Steve Munger’s lab researches:

  • Mechanisms of alimentary chemosensation
  • Extraoral chemoreceptors and the regulation of metabolism
  • Olfactory detection of social cues

He says, “Odors, pheromones and taste stimuli contain important information about the quality and nutrient content of food, the suitability of mates, and the presence of predators or competitors. To detect these diverse chemical cues animals employ several distinct populations of chemosensory cells in the nose, mouth and gut, each of which expresses specialized receptors, channels and transduction cascades, though the physiological consequences of this molecular diversity remain poorly understood. In our lab we are working to understand how diverse chemosensory transduction mechanisms, including different taste and olfactory receptors, contribute to chemosensory function, impact ingestive and social behaviors, and interact with hormonal systems that regulate metabolism, nutrient response and homeostasis.”
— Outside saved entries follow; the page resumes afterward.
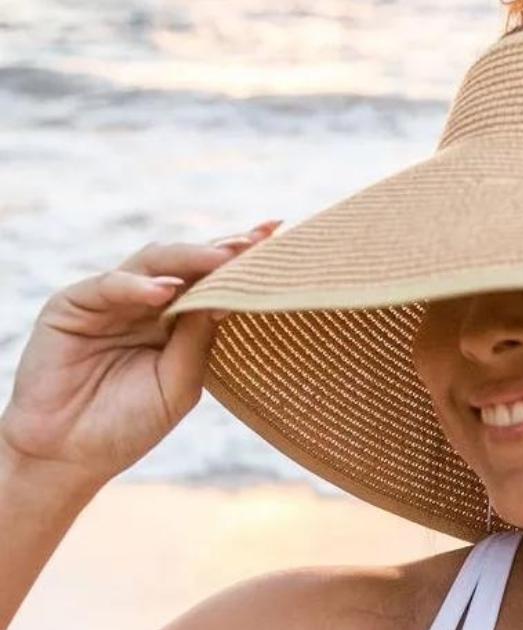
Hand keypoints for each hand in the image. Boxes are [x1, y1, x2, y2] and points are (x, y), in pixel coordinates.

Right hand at [0, 220, 281, 485]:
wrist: (70, 457)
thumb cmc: (129, 425)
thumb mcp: (179, 384)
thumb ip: (199, 340)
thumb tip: (229, 295)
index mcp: (177, 320)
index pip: (213, 280)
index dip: (242, 260)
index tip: (279, 238)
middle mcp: (146, 303)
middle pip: (188, 263)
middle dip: (222, 251)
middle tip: (257, 242)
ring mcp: (110, 300)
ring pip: (152, 263)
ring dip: (189, 259)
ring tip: (223, 260)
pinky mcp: (72, 305)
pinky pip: (109, 285)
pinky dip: (137, 285)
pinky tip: (165, 291)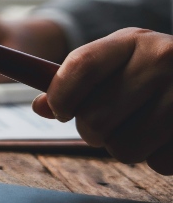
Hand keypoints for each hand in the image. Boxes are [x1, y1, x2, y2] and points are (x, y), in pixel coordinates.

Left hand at [32, 28, 172, 173]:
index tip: (59, 110)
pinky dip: (157, 157)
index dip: (60, 94)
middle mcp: (162, 59)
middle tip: (107, 123)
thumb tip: (41, 107)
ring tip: (140, 128)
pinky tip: (166, 136)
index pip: (80, 66)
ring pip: (122, 147)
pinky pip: (157, 162)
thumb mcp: (122, 61)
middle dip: (92, 129)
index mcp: (132, 40)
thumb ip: (80, 80)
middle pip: (95, 117)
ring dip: (124, 146)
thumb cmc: (159, 72)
From his website: “Sensory cells in the mouse taste bud labeled for different signaling molecules.”

The Papke Lab

Roger Papke says on his website, “Electrophysiology has long been considered one of the more esoteric aspects of neuroscience; invisible ion channels are probed with miraculously selective drugs to determine their effects on the ephemeral electrical signals of brain cells. We know that this bioelectricity is the very essence of the nervous system but, studied with only the most sophisticated equipment capable of measuring small numbers of charged particles as they traverse cell membranes at time scales faster than a blink of an eye, we see only the ghosts of its true dynamic vitality, frozen in small snapshots on oscilloscopes or computer screens. We seek to revitalize these spirits and with our accumulating understanding of cellular function and disease identify specific ion channels and neurotransmitter receptors as therapeutic targets.”

The Wesson Lab

On his website, Dan Wesson, Ph.D., says, “Here in the Wesson Lab, we explore the neural processing of sensory information in the context of behavior. This line of questioning provides an ideal platform to test specific hypotheses regarding the neural basis of sensory dysfunction in neurological disorders, including dementias and addiction, wherein sensory processing is aberrant. To accomplish these major goals, we utilize a variety of methods ranging from multi-site electrophysiological recordings from defined brain structures to cutting-edge operant behavioral assays, some of which we perform in viral/genetic models with precise neural perturbations.”

Picture of members in Wesson Lab
Dan Wesson, Ph.D., is joined by members of his laboratory.